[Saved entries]
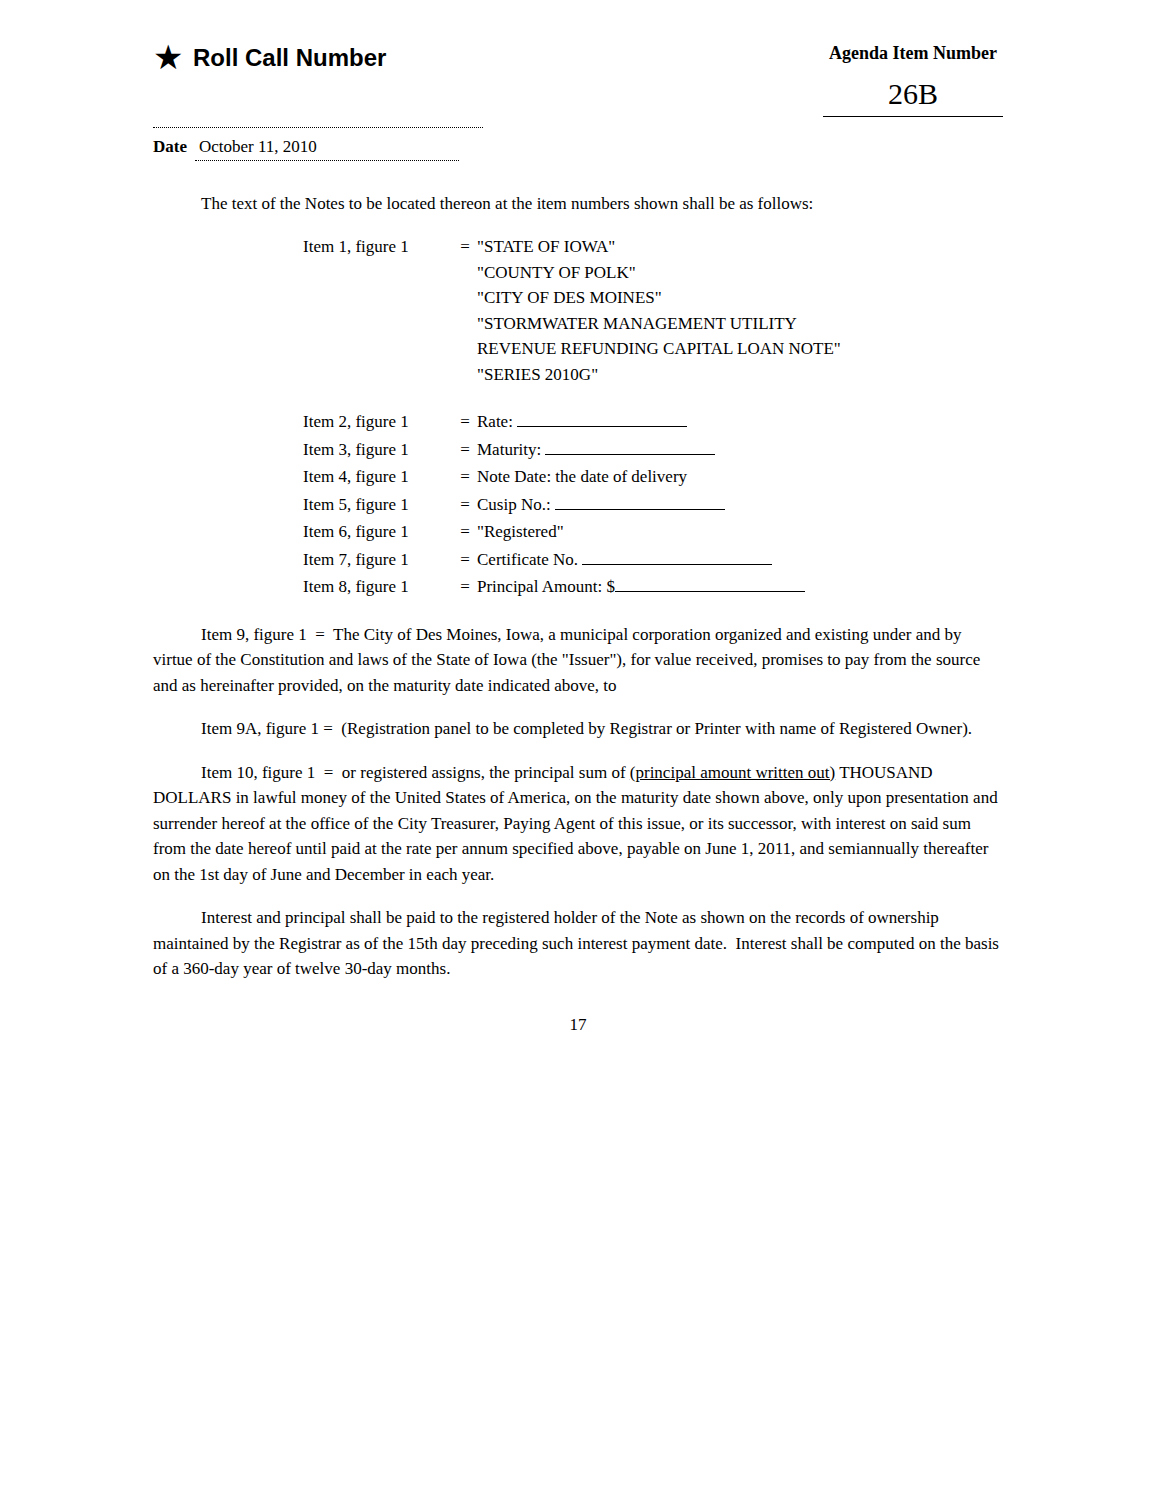★ Roll Call Number
Agenda Item Number
26B
Date October 11, 2010
The text of the Notes to be located thereon at the item numbers shown shall be as follows:
Item 1, figure 1
=
"STATE OF IOWA"
"COUNTY OF POLK"
"CITY OF DES MOINES"
"STORMWATER MANAGEMENT UTILITY
REVENUE REFUNDING CAPITAL LOAN NOTE"
"SERIES 2010G"
Item 2, figure 1
=
Rate:
Item 3, figure 1
=
Maturity:
Item 4, figure 1
=
Note Date: the date of delivery
Item 5, figure 1
=
Cusip No.:
Item 6, figure 1
=
"Registered"
Item 7, figure 1
=
Certificate No.
Item 8, figure 1
=
Principal Amount: $
Item 9, figure 1 = The City of Des Moines, Iowa, a municipal corporation organized and existing under and by virtue of the Constitution and laws of the State of Iowa (the "Issuer"), for value received, promises to pay from the source and as hereinafter provided, on the maturity date indicated above, to
Item 9A, figure 1 = (Registration panel to be completed by Registrar or Printer with name of Registered Owner).
Item 10, figure 1 = or registered assigns, the principal sum of (principal amount written out) THOUSAND DOLLARS in lawful money of the United States of America, on the maturity date shown above, only upon presentation and surrender hereof at the office of the City Treasurer, Paying Agent of this issue, or its successor, with interest on said sum from the date hereof until paid at the rate per annum specified above, payable on June 1, 2011, and semiannually thereafter on the 1st day of June and December in each year.
Interest and principal shall be paid to the registered holder of the Note as shown on the records of ownership maintained by the Registrar as of the 15th day preceding such interest payment date. Interest shall be computed on the basis of a 360-day year of twelve 30-day months.
17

#### Problem
Copy the records exactly. Skip the pictures.

#### Task output
★ Roll Call Number
Agenda Item Number
26B
Date October 11, 2010
The text of the Notes to be located thereon at the item numbers shown shall be as follows:
Item 1, figure 1
=
"STATE OF IOWA"
"COUNTY OF POLK"
"CITY OF DES MOINES"
"STORMWATER MANAGEMENT UTILITY
REVENUE REFUNDING CAPITAL LOAN NOTE"
"SERIES 2010G"
Item 2, figure 1
=
Rate:
Item 3, figure 1
=
Maturity:
Item 4, figure 1
=
Note Date: the date of delivery
Item 5, figure 1
=
Cusip No.:
Item 6, figure 1
=
"Registered"
Item 7, figure 1
=
Certificate No.
Item 8, figure 1
=
Principal Amount: $
Item 9, figure 1 = The City of Des Moines, Iowa, a municipal corporation organized and existing under and by virtue of the Constitution and laws of the State of Iowa (the "Issuer"), for value received, promises to pay from the source and as hereinafter provided, on the maturity date indicated above, to
Item 9A, figure 1 = (Registration panel to be completed by Registrar or Printer with name of Registered Owner).
Item 10, figure 1 = or registered assigns, the principal sum of (principal amount written out) THOUSAND DOLLARS in lawful money of the United States of America, on the maturity date shown above, only upon presentation and surrender hereof at the office of the City Treasurer, Paying Agent of this issue, or its successor, with interest on said sum from the date hereof until paid at the rate per annum specified above, payable on June 1, 2011, and semiannually thereafter on the 1st day of June and December in each year.
Interest and principal shall be paid to the registered holder of the Note as shown on the records of ownership maintained by the Registrar as of the 15th day preceding such interest payment date. Interest shall be computed on the basis of a 360-day year of twelve 30-day months.
17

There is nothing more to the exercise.